▶ **TEXT SEGMENT**:
Though I believe most people order miracle fruit simply to play, the site makes an idealistic argument for the product's use as a sugar-replacement that improves health by allowing you to snack on tart, nutritious fruits you may otherwise avoid. It also claims to combat hangovers while "reduc[ing] the effect of consumed alcohol."
This claim, in addition to a slew of foods, we'd put to the test.
Lemons on the app tray
Step the second: Buy a smattering of site-recommended foods. We assembled quite an unusual party spread.
On one platter, pomegranate kernels were mounded next to slices of citrus fruits. On a second, three types of apples surrounded two pear varieties and kiwi slices. A third held three cheeses next to raw veggies. Bowls of tomatoes and olives, a bag of vinegar and sea salt chips, and cups of plain and mixed-berry yogurt surrounded the batch.

▶ **WRITTEN INSTRUCTION A**: Express the records as a numbered list with no blank lines. Begin at the first line of the records and stop after the line that contains "orange rectangle: moved 2 px right, 1 px down".
These records have no connection to the miracle fruit piece.

Collected data entries
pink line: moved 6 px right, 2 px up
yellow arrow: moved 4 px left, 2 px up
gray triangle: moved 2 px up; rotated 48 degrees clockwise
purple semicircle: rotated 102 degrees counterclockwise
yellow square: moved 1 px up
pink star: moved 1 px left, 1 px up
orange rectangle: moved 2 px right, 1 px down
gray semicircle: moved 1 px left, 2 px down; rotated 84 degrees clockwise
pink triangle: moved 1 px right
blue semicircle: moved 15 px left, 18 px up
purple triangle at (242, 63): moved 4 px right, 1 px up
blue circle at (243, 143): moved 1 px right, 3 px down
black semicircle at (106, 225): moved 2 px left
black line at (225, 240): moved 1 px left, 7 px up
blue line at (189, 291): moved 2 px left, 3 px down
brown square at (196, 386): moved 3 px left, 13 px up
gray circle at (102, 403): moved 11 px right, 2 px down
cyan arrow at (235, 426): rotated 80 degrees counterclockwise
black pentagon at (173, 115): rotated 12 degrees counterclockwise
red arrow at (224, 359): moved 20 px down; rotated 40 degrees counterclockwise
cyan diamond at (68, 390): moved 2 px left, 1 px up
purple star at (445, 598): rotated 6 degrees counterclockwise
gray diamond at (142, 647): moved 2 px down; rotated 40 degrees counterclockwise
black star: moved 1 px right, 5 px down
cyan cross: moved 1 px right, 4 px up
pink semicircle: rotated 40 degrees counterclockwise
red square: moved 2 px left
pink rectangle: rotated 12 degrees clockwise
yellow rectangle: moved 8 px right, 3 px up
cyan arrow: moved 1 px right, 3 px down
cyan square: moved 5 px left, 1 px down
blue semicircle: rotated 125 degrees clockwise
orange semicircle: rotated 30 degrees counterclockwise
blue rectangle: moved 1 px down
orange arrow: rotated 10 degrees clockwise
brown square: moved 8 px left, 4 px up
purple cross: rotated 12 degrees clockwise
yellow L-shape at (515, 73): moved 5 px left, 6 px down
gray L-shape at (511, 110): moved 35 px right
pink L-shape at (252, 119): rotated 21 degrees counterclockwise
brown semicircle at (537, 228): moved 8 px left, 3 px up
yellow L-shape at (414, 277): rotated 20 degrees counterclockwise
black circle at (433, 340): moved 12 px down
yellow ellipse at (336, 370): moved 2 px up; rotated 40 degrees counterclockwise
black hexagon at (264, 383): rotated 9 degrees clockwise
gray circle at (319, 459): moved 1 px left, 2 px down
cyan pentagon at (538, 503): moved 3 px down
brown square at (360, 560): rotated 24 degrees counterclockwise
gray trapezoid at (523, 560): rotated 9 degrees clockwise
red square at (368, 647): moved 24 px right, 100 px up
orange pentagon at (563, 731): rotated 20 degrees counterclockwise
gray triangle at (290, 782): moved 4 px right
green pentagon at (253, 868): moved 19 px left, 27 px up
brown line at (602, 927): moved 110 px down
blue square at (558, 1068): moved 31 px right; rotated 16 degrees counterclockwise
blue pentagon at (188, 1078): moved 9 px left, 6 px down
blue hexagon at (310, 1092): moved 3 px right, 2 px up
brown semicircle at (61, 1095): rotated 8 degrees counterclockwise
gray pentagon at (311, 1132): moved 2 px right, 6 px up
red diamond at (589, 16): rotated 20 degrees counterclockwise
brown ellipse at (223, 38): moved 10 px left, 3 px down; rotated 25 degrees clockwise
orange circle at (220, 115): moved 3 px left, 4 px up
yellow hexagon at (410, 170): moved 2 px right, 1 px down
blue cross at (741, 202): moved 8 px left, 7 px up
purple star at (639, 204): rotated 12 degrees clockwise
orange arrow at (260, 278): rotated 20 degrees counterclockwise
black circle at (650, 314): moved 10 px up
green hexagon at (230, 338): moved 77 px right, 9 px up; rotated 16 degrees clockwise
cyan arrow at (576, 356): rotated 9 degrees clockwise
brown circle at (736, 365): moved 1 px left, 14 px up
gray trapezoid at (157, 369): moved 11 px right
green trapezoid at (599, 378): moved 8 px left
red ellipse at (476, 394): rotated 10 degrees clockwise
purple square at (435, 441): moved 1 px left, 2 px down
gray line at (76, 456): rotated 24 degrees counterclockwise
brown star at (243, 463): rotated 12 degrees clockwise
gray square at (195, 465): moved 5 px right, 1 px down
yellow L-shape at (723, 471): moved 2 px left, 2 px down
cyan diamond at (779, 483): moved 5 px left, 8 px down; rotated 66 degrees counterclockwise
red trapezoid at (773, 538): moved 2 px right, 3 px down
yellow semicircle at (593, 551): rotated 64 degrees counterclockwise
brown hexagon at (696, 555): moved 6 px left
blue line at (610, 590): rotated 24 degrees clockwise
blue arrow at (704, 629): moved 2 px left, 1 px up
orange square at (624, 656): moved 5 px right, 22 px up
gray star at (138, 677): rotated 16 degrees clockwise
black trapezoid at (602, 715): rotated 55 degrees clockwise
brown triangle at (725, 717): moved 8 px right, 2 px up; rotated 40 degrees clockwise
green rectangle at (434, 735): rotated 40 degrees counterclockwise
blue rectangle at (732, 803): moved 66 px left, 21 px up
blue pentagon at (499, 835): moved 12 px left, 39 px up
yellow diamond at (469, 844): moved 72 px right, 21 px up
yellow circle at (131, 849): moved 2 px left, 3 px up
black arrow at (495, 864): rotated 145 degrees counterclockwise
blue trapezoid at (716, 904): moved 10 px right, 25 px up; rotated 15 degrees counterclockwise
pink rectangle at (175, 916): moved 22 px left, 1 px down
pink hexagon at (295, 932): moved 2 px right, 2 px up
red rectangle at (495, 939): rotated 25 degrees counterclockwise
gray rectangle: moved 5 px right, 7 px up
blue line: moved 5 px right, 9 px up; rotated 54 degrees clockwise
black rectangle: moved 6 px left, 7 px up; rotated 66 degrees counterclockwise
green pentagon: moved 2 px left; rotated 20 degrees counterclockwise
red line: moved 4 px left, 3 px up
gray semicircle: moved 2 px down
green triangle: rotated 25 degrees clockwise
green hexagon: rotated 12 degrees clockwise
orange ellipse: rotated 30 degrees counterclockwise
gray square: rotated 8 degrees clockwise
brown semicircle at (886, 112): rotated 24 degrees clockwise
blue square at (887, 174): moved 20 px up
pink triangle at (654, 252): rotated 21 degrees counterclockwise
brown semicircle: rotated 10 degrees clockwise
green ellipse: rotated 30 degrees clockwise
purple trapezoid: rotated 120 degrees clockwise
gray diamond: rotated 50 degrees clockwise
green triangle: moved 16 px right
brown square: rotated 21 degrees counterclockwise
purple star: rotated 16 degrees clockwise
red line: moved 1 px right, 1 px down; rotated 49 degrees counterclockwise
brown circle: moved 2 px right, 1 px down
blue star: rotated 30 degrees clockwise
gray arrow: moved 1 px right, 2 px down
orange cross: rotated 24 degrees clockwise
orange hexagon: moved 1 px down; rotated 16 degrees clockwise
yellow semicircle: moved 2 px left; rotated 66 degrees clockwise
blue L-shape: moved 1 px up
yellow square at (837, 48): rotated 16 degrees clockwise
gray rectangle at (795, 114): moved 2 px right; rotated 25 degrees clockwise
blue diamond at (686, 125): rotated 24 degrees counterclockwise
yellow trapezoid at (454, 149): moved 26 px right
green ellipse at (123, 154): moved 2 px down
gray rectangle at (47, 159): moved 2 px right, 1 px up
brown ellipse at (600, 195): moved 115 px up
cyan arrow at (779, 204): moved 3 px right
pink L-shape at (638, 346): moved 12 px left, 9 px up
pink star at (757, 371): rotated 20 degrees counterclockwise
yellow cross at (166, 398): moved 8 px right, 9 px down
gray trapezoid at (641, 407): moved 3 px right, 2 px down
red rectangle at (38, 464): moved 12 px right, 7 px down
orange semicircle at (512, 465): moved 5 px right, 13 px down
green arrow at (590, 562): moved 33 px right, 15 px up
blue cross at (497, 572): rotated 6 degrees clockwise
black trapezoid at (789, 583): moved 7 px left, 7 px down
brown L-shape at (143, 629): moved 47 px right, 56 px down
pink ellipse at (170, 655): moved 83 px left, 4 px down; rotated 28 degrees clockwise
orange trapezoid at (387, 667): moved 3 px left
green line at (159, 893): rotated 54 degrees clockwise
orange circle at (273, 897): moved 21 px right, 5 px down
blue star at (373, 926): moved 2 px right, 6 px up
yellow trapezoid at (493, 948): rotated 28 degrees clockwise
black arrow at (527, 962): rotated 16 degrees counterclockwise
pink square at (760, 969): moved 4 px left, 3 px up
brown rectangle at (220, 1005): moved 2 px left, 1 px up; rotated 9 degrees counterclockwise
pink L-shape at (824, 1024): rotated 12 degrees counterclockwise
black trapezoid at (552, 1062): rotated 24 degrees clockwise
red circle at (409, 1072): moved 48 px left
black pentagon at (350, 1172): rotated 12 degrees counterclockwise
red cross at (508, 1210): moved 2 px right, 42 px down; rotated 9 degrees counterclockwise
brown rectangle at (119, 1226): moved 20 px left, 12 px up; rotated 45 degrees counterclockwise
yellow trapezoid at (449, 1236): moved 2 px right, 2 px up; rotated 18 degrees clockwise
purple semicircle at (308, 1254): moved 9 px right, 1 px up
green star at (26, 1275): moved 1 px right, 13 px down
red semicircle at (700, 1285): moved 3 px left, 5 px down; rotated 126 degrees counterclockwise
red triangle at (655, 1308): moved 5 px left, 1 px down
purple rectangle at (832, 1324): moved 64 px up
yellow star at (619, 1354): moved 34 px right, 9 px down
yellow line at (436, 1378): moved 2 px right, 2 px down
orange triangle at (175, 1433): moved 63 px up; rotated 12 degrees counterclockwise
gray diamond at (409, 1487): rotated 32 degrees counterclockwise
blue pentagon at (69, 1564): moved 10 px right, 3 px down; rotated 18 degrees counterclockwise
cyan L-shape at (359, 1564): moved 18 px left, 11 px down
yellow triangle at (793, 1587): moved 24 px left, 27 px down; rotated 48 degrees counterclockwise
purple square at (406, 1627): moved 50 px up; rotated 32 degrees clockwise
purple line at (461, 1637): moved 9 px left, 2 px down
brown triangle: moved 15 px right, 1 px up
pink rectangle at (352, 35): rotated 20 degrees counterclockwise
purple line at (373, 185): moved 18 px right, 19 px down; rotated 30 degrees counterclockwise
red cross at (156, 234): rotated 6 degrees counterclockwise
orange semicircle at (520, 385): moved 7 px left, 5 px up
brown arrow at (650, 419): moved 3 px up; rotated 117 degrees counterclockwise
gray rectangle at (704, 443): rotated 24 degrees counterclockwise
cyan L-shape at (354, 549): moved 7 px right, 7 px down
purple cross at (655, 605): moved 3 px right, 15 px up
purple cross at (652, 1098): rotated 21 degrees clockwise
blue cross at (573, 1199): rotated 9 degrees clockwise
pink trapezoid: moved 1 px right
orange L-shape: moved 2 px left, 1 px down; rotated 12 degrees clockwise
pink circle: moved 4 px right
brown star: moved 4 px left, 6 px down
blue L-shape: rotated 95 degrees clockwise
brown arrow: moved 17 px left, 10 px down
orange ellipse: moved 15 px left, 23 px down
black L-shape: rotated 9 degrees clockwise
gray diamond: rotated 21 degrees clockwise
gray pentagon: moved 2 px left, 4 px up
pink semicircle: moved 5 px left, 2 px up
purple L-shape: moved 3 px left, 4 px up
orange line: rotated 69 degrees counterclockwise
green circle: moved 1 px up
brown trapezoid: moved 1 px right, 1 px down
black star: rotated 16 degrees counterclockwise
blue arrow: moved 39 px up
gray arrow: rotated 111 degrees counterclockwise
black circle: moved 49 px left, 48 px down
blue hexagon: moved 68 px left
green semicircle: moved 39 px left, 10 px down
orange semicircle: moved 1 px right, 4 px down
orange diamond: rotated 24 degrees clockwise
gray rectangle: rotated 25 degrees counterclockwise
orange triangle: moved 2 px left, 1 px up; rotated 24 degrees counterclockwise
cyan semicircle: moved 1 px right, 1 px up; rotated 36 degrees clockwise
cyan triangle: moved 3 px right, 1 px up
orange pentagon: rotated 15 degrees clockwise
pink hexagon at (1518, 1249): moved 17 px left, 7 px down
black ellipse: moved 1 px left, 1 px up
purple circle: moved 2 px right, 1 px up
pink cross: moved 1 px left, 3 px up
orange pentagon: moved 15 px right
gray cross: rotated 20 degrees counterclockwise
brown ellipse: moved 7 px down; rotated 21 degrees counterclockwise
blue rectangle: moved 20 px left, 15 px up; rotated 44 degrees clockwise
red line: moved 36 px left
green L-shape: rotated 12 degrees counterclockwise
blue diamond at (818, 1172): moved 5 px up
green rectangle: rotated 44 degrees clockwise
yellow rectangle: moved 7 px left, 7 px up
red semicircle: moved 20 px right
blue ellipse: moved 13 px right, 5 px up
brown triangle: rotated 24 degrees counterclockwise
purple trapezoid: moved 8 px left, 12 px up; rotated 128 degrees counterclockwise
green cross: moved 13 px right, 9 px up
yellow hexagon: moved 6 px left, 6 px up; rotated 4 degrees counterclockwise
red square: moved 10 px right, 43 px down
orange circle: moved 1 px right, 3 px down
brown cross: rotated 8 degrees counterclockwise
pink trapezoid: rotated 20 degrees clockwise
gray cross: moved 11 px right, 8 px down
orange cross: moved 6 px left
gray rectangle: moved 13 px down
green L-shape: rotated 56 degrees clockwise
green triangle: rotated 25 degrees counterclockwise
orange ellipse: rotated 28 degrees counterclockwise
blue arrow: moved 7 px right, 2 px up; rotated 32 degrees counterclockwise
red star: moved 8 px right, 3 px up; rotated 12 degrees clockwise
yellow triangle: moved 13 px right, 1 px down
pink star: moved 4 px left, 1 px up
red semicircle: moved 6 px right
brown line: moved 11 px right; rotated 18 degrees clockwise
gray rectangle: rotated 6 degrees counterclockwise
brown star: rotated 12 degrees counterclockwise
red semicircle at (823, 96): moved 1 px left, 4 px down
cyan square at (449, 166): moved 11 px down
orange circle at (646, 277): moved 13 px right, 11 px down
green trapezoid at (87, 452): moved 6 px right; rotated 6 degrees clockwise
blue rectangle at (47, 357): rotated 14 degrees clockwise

▶ **WRITTEN INSTRUCTION B**: According to the miracle fruit piece, what was on the second platter?

▶ **COMPLETE OUTPUT A**:
1. pink line: moved 6 px right, 2 px up
2. yellow arrow: moved 4 px left, 2 px up
3. gray triangle: moved 2 px up; rotated 48 degrees clockwise
4. purple semicircle: rotated 102 degrees counterclockwise
5. yellow square: moved 1 px up
6. pink star: moved 1 px left, 1 px up
7. orange rectangle: moved 2 px right, 1 px down

▶ **COMPLETE OUTPUT B**: Three types of apples surrounding two pear varieties and kiwi slices.